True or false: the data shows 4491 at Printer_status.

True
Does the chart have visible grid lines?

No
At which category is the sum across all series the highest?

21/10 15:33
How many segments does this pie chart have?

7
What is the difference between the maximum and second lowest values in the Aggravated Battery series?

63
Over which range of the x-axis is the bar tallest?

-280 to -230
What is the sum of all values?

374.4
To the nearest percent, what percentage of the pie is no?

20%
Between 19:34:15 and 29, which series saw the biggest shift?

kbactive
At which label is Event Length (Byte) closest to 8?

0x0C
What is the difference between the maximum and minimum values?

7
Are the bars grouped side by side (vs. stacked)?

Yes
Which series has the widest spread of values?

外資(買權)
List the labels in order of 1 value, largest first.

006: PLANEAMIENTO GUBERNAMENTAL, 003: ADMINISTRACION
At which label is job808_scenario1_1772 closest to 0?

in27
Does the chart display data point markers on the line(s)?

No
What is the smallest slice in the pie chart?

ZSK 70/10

WHAT YOU SHOULD DO | Can you update the records above by changing every "chart" to "graph" and leaving everything else as it is?

EXERCISE RESULT |
True or false: the data shows 4491 at Printer_status.

True
Does the graph have visible grid lines?

No
At which category is the sum across all series the highest?

21/10 15:33
How many segments does this pie graph have?

7
What is the difference between the maximum and second lowest values in the Aggravated Battery series?

63
Over which range of the x-axis is the bar tallest?

-280 to -230
What is the sum of all values?

374.4
To the nearest percent, what percentage of the pie is no?

20%
Between 19:34:15 and 29, which series saw the biggest shift?

kbactive
At which label is Event Length (Byte) closest to 8?

0x0C
What is the difference between the maximum and minimum values?

7
Are the bars grouped side by side (vs. stacked)?

Yes
Which series has the widest spread of values?

外資(買權)
List the labels in order of 1 value, largest first.

006: PLANEAMIENTO GUBERNAMENTAL, 003: ADMINISTRACION
At which label is job808_scenario1_1772 closest to 0?

in27
Does the graph display data point markers on the line(s)?

No
What is the smallest slice in the pie graph?

ZSK 70/10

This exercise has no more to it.